Just remember, not any old lawyer will do.

You—As Agent Journalist

STATUS: Doing lots of editing for client material this week (and trying to read sample pages/fulls at night). Also putting the finishing touches on the February eNewsletter. It’s going out this week.

What’s playing on the iPod right now? BACK WATER BLUES by Dinah Washington

I promised I would talk about Qs to ask an agent if you get THE CALL. I think you can pick and choose what’s most important to you but here are some questions I received recently when I offered representation.

First off, I think you should always ask for a copy of the agency agreement. Most of your questions will probably be answered in that document. If an agent operates without one, you’ll want to ask about termination, whether the agency holds rights into perpetuity, how they handle expenses etc. Otherwise, your conversation is more than likely going to encompass how the relationship will operate.

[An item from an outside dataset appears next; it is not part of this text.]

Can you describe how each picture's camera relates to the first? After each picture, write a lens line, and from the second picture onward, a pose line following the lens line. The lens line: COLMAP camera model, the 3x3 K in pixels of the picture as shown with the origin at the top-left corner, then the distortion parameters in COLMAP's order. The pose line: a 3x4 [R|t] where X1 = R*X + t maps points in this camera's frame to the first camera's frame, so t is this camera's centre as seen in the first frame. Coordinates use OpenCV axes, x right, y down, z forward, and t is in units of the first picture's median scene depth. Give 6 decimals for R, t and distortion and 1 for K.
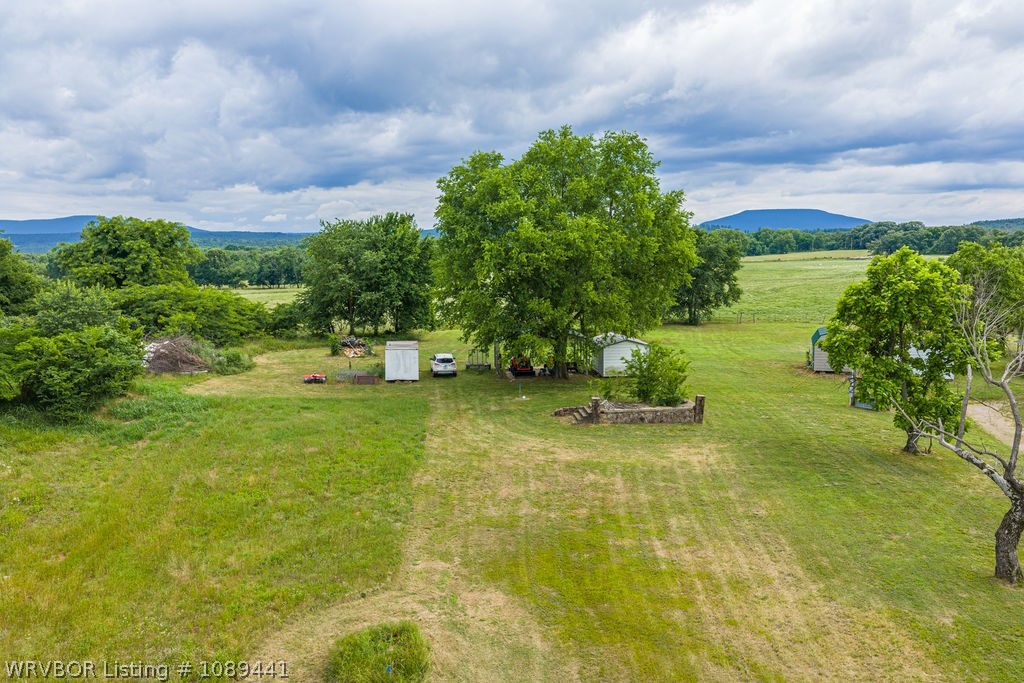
lens RADIAL K [[860.2, 0, 512.0], [0, 860.2, 341.5], [0, 0, 1]] dist [0.000055, -0.001696]
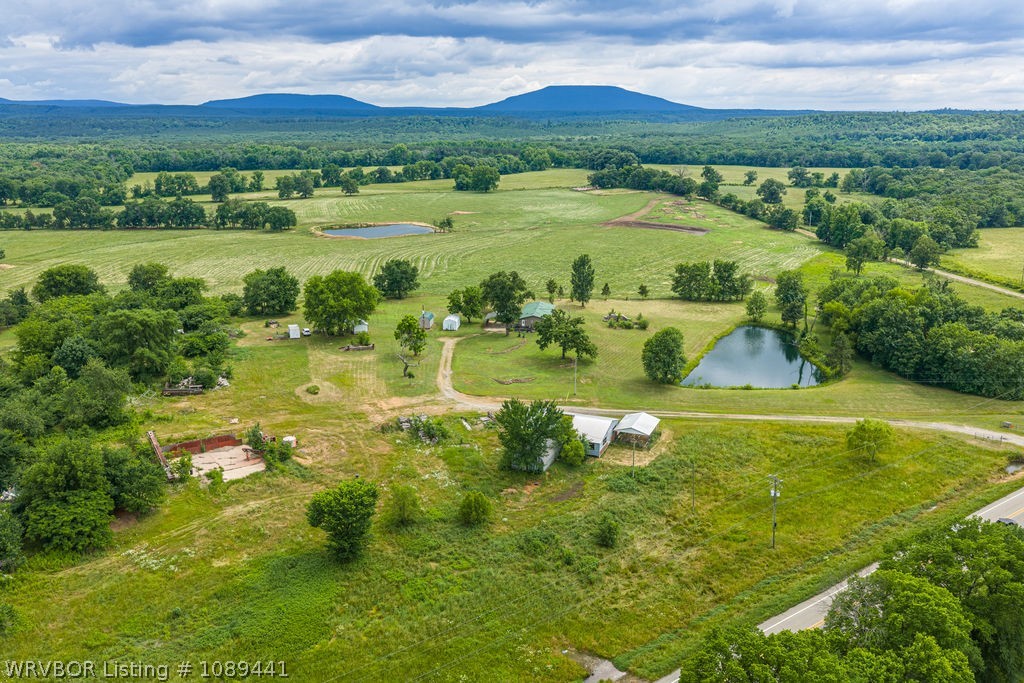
lens RADIAL K [[860.2, 0, 512.0], [0, 860.2, 341.5], [0, 0, 1]] dist [0.000055, -0.001696]
pose [[0.976367, -0.045257, 0.211329, -0.009939], [0.014298, 0.989213, 0.145785, -0.542352], [-0.215647, -0.139318, 0.966482, -3.181687]]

And Blog readers, if you want to add suggestions in the comments, go for it. And I’m not going to state obvious Qs like how long have you been in the biz, recent sales, and if you are an AAR member. That’s all stuff you SHOULD know before querying the agent.

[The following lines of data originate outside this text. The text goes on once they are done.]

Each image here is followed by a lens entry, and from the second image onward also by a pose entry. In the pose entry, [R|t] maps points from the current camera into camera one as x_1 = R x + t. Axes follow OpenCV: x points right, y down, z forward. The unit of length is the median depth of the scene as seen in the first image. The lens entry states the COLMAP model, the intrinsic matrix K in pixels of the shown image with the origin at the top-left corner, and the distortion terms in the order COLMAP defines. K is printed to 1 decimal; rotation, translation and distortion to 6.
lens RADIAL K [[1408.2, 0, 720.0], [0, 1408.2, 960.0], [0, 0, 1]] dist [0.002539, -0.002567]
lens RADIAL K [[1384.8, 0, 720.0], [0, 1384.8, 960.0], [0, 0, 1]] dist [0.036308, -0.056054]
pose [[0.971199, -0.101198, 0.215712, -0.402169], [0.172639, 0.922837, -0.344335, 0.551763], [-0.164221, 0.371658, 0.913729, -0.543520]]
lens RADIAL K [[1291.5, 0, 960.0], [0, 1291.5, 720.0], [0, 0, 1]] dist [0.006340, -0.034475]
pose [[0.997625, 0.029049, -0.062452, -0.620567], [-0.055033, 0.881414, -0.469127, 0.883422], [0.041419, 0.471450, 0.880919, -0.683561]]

1. If it’s a big agency, ask who will be handling your work. Assistants are great but they should be assisting, not doing all the work.

2. How do you communicate with your clients?

3. How will I be kept informed of the status of my work?

4. How long does it take you to edit a project and how involved are you in the editing process?

5. Do you have co-agents for foreign rights and Hollywood?

6. Do you consult with clients on any and all offers?

7. How do you prefer to handle future projects? Should I run ideas by you first or can I simply write?

8. What if you don’t want to handle a project? What happens then?

9. What kind of career guidance do you offer?

And then you might want to track other indicators. For example, does the agent suggest that you talk with his/her current clients? What’s your gut feeling during the call? Do you feel you connected with the agent–and in whatever way you define “connection.” For some people, it’s a business so does this person feel like he/she will take care of business? For other writers who want more hand-holding, do you feel that needed emotional connectivity that makes you comfortable?

That about covers it—until I remember a prime question I should have included!